Neuer Impfstoff in Entwicklung

Einen neuen Impfstoff zu entwickeln, dauert sehr lang“, berichtet die Allergologin. Ihr Team arbeitet zunächst mit Blutzellen Betroffener, die in Gewebekulturen mit Allergenen stimuliert werden. Das dafür notwendige Apfel-Allergen „Mal d 1“ kann in reiner Form hergestellt werden. Die Experimente in der Petrischale sind weit weg von den Prozessen im Körper, gewisse Mechanismen müssen danach „in vivo“ analysiert werden. Als Zwischenschritt arbeitet ihr Team am Tiermodell: „Wir versuchen, Mäusen ein humanes Immunsystem zu geben, und testen dann verschiedene Impfstoffvorschläge an ihnen.“

Eine Frau mit rotem Haar und dunkler Brille lächelt in die Kamera

Barbara Bohle ist seit 1988 in der Allergieforschung tätig

Bei der Entwicklung eines Präparats gegen Apfelallergie kann sie sich jedoch auf bestehende Therapien gegen Baumpollen-Allergien stützen und Studien direkt mit Patientinnen und Patienten durchführen.

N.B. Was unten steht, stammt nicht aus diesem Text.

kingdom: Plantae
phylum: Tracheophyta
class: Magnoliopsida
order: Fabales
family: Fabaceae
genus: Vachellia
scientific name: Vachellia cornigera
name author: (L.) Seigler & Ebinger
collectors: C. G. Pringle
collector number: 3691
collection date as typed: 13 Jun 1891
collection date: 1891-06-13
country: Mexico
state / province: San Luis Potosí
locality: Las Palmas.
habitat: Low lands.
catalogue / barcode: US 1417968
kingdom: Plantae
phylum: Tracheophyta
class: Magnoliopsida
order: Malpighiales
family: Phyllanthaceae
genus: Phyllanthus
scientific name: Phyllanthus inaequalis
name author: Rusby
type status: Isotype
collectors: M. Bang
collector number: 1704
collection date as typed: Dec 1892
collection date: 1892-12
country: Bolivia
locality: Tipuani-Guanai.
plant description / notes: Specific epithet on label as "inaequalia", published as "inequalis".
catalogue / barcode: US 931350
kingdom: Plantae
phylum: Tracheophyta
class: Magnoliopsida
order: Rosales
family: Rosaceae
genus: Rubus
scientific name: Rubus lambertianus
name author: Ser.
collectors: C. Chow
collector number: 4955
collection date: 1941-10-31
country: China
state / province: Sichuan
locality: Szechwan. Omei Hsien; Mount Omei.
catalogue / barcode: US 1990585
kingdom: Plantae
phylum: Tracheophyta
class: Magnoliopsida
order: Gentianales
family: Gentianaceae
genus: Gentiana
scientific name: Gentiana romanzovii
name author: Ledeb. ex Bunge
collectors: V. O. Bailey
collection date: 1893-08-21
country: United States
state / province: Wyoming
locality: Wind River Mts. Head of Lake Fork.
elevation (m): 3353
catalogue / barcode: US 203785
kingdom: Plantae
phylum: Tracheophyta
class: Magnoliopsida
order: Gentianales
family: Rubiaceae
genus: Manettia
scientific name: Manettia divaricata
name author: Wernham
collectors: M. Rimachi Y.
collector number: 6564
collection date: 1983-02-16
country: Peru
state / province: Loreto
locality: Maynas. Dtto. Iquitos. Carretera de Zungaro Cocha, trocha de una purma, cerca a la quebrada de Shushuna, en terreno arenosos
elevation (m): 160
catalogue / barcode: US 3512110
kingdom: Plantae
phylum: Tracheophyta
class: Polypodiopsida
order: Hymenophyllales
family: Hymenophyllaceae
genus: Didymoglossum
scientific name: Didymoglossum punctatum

Gentechnik für schnellere Therapieerfolge

Die allergologische Grundlagenforschung hat an der Medizinischen Universität Wien eine lange Tradition, Bohle ist dort seit 1988 tätig. „Das Bet v 1 wurde 1989 als erstes Pflanzenallergen weltweit in Wien kloniert und rekombinant hergestellt, was ermöglicht hat, dieses Hauptallergen im Detail zu charakterisieren.“ Schon lange war aufgefallen, dass es einen Zusammenhang zwischen Birkenpollen- und Apfelallergie gibt, obwohl die Bäume nicht botanisch verwandt sind. Es sei weiterhin nicht klar, wie Allergien generell entstehen. Das Birke-Apfel-Modell könnte helfen, das zu verstehen.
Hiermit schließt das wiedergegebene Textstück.